"""
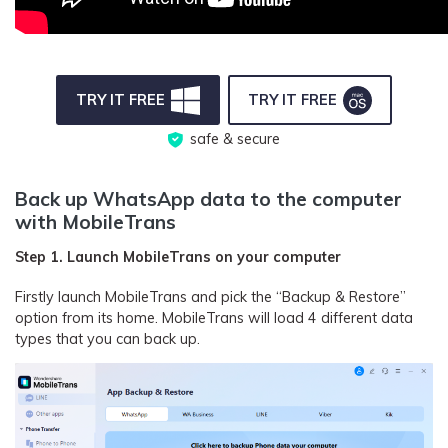
TRY IT FREE
TRY IT FREE
safe & secure
Back up WhatsApp data to the computer
with MobileTrans
Step 1. Launch MobileTrans on your computer
Firstly launch MobileTrans and pick the “Backup & Restore”
option from its home. MobileTrans will load 4 different data
types that you can back up.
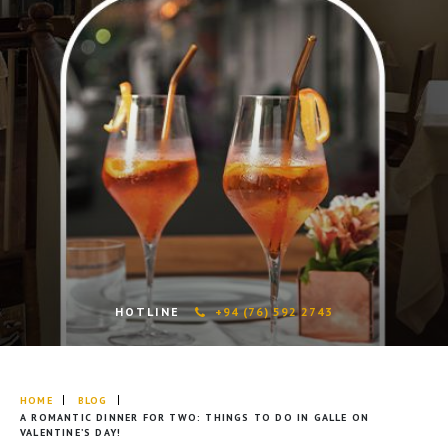
HOTLINE
+94 (76) 592 2743
HOME
BLOG
A ROMANTIC DINNER FOR TWO: THINGS TO DO IN GALLE ON
VALENTINE’S DAY!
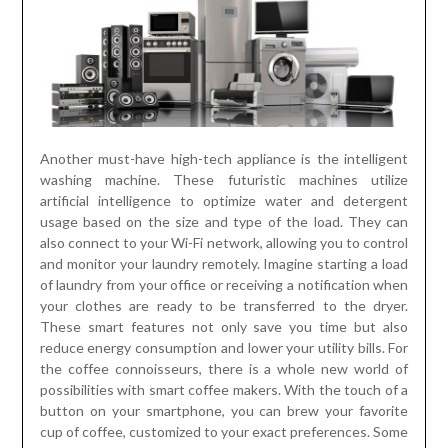
Another must-have high-tech appliance is the intelligent
washing machine. These futuristic machines utilize
artificial intelligence to optimize water and detergent
usage based on the size and type of the load. They can
also connect to your Wi-Fi network, allowing you to control
and monitor your laundry remotely. Imagine starting a load
of laundry from your office or receiving a notification when
your clothes are ready to be transferred to the dryer.
These smart features not only save you time but also
reduce energy consumption and lower your utility bills. For
the coffee connoisseurs, there is a whole new world of
possibilities with smart coffee makers. With the touch of a
button on your smartphone, you can brew your favorite
cup of coffee, customized to your exact preferences. Some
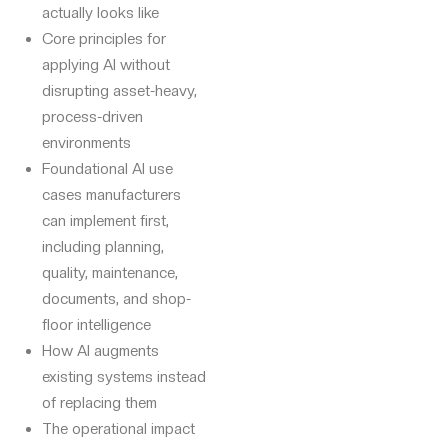
actually looks like
Core principles for
applying AI without
disrupting asset-heavy,
process-driven
environments
Foundational AI use
cases manufacturers
can implement first,
including planning,
quality, maintenance,
documents, and shop-
floor intelligence
How AI augments
existing systems instead
of replacing them
The operational impact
"""
> **Activity**:
Which lines run from the one holding "washing machine. These" through the one holding "and monitor your" in the records above? Repeat them exactly, both included, and nothing more.

> **Answer below**:
washing machine. These futuristic machines utilize
artificial intelligence to optimize water and detergent
usage based on the size and type of the load. They can
also connect to your Wi-Fi network, allowing you to control
and monitor your laundry remotely. Imagine starting a load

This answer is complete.